Глаза его застило теплой мягкой мглой, отогнавшей мысли.
— Прямо сейчас?
— Сейчас, в своем сердце. А потом я приду к тебе насовсем, и это будет скоро.
Он сидел обнаженный на постели, повесив голову; не способный соображать.
— Ты что, не хочешь этого? — спросила она.
— Хочу.
Он посмотрел на нее тем же затуманенным взглядом, в котором горело пламя иного сознания, почти сна.
— Не лезь сейчас ко мне с вопросами. Дай мне опамятоваться. Ты очень нравишься мне. Ты вот тут лежишь, и я тебя люблю. Как не любить бабу с такой хорошей ласонькой. Я люблю тебя, твои ноги, фигуру. Твою женственность. Люблю всеми своими потрохами. Но не береди мне пока душу. Не спрашивай ни о чем. Пусть пока все есть, как есть. Спрашивать будешь после. Дай мне прийти в себя.
С этими словами он стал нежно поглаживать ее мягкие каштановые волосы, под животом, а сам сидел на постели — нагой, полный покоя, лицо неподвижно — некая материальная абстракция, наподобие лица Будды. Он сидел, замерев, ослепленный пламенем иного сознания, держа ладонь на ее теле и ожидая возвращения сознания будничного.
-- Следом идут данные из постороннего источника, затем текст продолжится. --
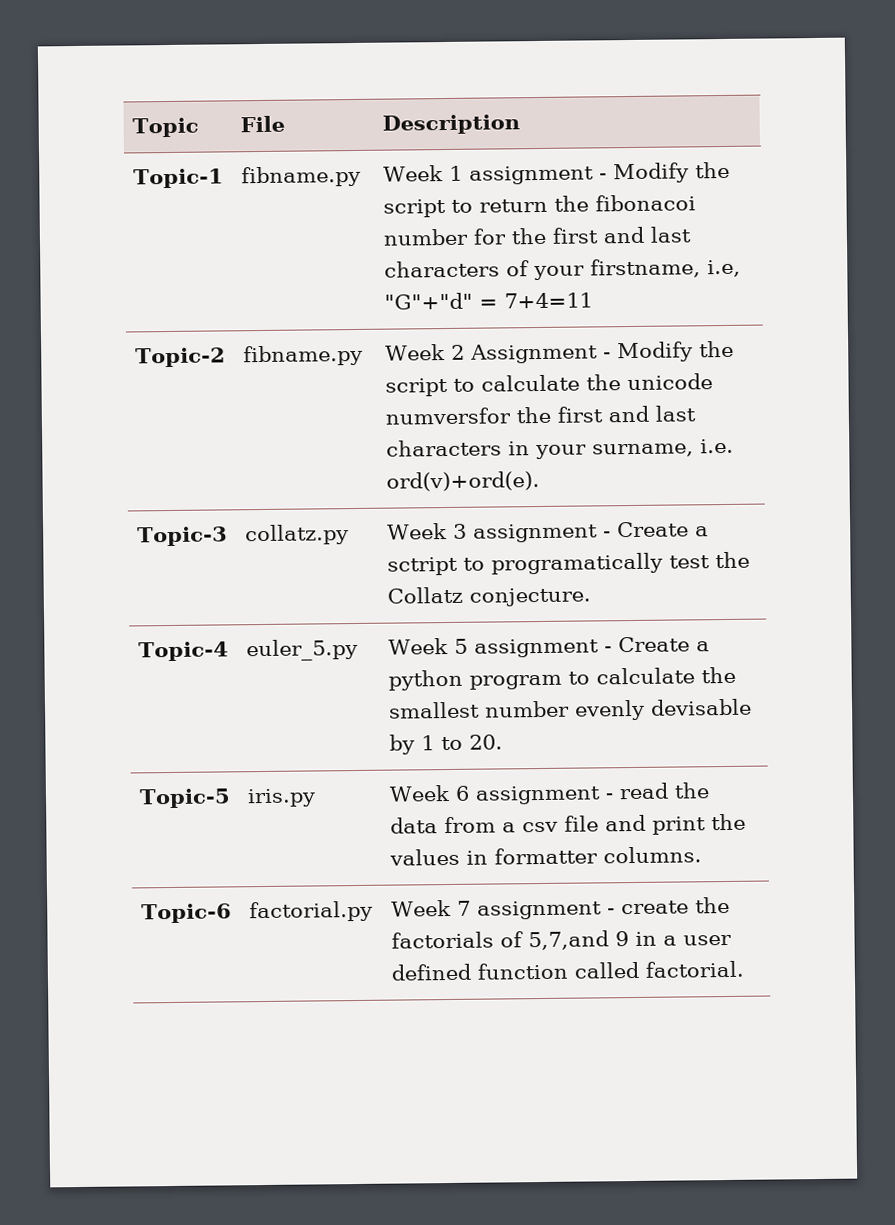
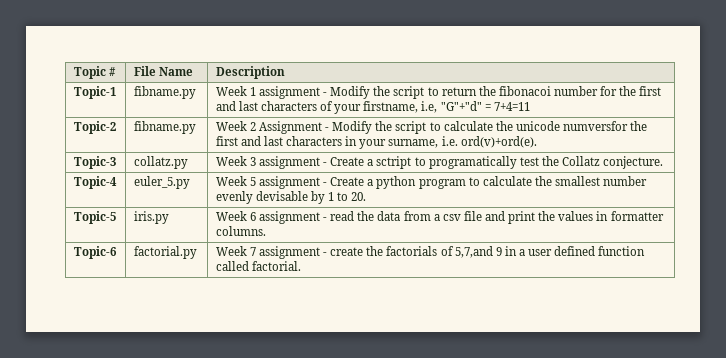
(199, 127) none -> [108,67,116,76] #
(285, 124) none -> [158,67,193,76] Name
Немного спустя он встал, натянул рубаху, быстро оделся, не произнеся ни слова, еще раз взглянул на нее — она лежала на постели, золотистая в лучах солнца, как роза Gloire de Dijon, — и быстро ушел. Она слышала, как он внизу отпирает дверь.
А она все лежала, размышляя, что же с ней происходит: ей очень очень трудно уйти, оторваться от него. Снизу донесся голос: «Половина восьмого!» Она вздохнула и встала с постели. Маленькая-голая комнатка, ничего в ней нет, кроме комода и не очень широкой кровати. Но половицы отмыты дочиста. А в углу у окна полка с книгами, некоторые взяты из библиотеки. Она посмотрела, что он читает: книги о большевистской России, путешествия, книга об атоме и электронах, еще одна о составе земного ядра и причинах землетрясения, несколько романов и три книги об Индии. Так, значит, он все-таки читает.
Солнце озаряло ее обнаженное тело. Она подошла к окну, возле дома бесцельно слонялась Флосси. Куст орешника окутан зеленой дымкой, под ним темно-зеленые пролески. Утро было чистое, ясное, с ветки на ветку порхали птицы, оглашая воздух торжественным пением. Если бы она могла здесь остаться! Если бы только не было того ужасного мира дыма и стали! Если бы он мог подарить ей какой-то новый, особый мир.
Она спустилась вниз по узкой, крутой деревянной лестнице. И все равно было бы славно жить в этом маленьком домике — только бы он был в другом особом мире.
Он уже умылся, от него веяло чистотой и свежестью, в очаге потрескивал огонь.
— Ты будешь есть? — спросил он.
— Нет. Вот если бы ты одолжил мне расческу?
Она пошла за ним в моечную и причесалась, глядясь в зеркало величиной в ладонь. Пора идти назад, в Рагби.
Она стояла в маленьком палисаднике, глядя на подернутые росой цветы, на серую клумбу гвоздик, уже набравших бутоны.
— Хорошо бы весь остальной мир исчез, — сказала Конни, — и мы бы с тобой жили здесь вдвоем.
— Не исчезнет, — ответил он.
Они шли молча по веселому росистому лесу, отрешенные от всего и вся.
Ей было тяжко возвращаться в Рагби-холл.
— Я хочу как можно скорее прийти к тебе насовсем. И мы будем жить вместе, — сказала она на прощание.
Он улыбнулся, ничего не ответив.
Она вернулась домой тихо, никем не замеченная, и поднялась к себе в комнату.